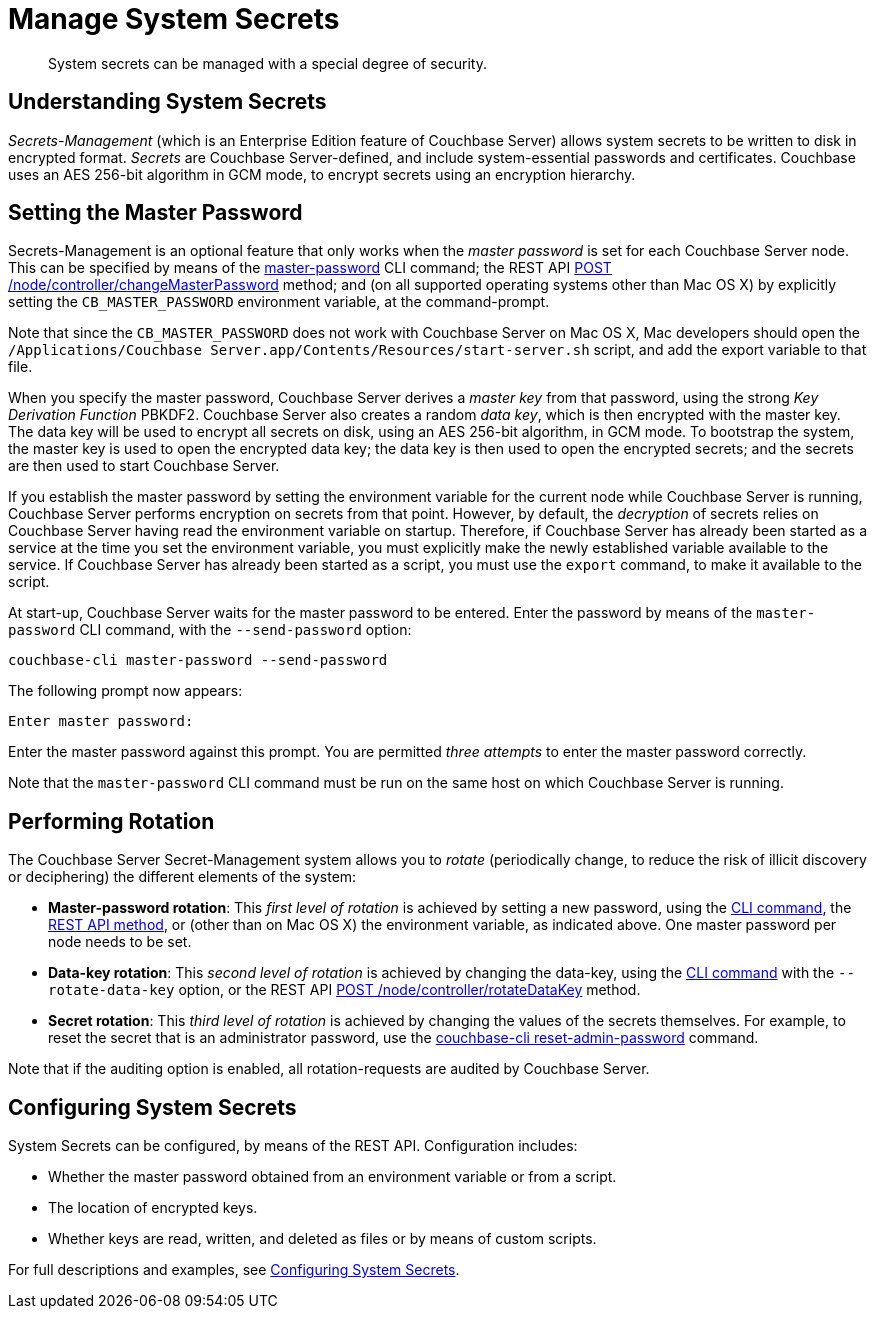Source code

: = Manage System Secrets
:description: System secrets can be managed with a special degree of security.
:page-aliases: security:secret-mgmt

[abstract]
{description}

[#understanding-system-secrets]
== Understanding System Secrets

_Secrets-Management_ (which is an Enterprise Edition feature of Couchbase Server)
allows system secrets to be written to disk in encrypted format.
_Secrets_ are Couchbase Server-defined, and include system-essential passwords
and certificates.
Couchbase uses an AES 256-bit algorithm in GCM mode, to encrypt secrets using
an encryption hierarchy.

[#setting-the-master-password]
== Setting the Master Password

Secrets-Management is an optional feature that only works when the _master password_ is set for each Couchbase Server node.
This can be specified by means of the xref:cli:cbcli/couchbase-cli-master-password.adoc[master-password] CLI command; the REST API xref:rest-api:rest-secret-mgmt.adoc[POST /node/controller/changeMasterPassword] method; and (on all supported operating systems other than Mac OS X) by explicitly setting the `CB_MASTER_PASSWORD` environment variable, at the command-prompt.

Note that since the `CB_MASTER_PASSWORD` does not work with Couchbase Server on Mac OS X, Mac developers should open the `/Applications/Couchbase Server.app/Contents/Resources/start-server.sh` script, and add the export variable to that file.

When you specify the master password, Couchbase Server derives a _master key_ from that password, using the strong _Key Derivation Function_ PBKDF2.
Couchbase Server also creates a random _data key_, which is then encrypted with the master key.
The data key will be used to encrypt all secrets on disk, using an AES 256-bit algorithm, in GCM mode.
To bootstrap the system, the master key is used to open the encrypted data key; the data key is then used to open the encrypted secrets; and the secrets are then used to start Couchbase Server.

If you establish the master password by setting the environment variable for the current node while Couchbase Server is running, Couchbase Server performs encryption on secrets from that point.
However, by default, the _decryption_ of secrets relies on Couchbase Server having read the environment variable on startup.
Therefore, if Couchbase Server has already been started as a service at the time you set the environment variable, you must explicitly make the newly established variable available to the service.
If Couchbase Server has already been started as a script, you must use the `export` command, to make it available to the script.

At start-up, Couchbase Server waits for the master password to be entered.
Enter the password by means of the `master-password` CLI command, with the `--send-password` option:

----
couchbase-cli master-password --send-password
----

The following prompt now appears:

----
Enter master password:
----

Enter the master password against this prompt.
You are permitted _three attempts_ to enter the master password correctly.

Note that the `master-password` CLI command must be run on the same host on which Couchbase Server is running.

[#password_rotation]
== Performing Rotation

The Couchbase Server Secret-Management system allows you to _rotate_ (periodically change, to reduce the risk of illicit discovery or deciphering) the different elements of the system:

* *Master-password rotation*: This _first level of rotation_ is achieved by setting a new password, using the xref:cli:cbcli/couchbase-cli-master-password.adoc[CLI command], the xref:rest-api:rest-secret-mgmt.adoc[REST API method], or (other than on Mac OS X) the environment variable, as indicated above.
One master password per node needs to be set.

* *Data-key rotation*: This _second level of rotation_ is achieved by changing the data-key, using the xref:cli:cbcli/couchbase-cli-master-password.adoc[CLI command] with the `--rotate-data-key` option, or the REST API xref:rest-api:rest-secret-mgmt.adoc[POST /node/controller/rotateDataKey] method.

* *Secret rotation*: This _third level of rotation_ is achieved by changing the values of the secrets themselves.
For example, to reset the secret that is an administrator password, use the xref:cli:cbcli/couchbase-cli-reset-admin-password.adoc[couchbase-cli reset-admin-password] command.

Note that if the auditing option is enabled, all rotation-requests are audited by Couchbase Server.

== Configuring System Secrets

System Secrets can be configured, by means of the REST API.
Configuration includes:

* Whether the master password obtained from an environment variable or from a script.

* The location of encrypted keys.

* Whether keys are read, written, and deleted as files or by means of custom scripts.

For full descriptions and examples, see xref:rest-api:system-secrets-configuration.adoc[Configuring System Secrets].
--- --- ---
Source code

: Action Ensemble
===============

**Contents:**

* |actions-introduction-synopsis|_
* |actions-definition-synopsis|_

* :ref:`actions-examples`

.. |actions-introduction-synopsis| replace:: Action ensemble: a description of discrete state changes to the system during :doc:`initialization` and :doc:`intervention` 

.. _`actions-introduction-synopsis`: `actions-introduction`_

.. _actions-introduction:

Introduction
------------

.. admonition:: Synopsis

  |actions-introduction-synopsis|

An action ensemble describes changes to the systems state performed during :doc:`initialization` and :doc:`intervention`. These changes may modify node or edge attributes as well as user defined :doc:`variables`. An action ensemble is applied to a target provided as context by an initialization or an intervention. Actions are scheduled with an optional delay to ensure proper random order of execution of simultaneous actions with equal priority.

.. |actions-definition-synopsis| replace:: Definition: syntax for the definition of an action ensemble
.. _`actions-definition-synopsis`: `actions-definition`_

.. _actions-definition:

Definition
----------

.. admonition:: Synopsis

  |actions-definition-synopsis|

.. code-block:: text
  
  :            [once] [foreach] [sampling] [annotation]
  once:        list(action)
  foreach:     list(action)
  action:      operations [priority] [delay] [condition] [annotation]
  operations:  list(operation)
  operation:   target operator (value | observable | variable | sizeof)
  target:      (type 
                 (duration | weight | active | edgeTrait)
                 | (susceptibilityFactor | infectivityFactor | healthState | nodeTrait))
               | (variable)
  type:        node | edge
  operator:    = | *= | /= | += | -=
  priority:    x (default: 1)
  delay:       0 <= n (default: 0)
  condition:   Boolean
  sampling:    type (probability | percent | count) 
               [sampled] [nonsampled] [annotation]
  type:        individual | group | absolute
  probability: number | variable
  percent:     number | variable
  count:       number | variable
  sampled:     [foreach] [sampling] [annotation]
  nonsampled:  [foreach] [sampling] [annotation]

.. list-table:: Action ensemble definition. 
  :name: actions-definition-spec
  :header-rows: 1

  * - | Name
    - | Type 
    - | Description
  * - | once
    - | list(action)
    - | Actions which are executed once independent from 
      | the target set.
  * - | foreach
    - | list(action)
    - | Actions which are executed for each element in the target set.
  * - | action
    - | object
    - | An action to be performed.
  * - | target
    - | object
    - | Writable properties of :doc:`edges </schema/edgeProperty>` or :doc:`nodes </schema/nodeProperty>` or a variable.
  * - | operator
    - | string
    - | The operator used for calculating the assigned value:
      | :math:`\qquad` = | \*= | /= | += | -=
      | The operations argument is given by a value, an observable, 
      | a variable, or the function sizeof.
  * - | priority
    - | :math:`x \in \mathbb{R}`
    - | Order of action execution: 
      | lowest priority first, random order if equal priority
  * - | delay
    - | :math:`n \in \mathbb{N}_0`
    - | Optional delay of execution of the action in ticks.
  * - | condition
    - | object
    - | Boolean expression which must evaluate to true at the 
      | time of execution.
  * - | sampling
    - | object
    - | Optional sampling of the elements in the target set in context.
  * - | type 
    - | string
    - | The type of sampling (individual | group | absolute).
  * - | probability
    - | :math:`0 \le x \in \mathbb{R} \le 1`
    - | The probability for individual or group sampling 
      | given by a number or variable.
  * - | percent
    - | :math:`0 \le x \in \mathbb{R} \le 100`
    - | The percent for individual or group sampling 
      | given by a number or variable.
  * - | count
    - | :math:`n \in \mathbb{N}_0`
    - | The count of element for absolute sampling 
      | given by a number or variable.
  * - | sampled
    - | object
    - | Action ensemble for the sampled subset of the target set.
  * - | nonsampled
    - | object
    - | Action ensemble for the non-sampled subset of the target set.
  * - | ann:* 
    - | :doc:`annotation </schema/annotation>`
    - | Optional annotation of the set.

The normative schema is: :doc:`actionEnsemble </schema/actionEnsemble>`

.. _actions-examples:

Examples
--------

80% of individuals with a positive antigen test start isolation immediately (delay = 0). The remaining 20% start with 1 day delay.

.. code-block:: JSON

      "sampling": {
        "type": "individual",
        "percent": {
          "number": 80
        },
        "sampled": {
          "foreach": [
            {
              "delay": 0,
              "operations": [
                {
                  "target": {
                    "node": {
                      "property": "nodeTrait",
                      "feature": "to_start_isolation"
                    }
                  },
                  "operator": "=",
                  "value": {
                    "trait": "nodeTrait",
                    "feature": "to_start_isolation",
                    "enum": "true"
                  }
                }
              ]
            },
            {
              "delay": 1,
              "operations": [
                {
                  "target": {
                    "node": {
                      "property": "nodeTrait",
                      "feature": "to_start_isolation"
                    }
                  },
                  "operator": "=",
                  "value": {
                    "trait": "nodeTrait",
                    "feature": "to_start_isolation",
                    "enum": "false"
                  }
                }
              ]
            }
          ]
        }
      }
--- --- ---
What the task requires. Go through the material above line by line and state how many lines contain "subset". Give only the number.

Result. 2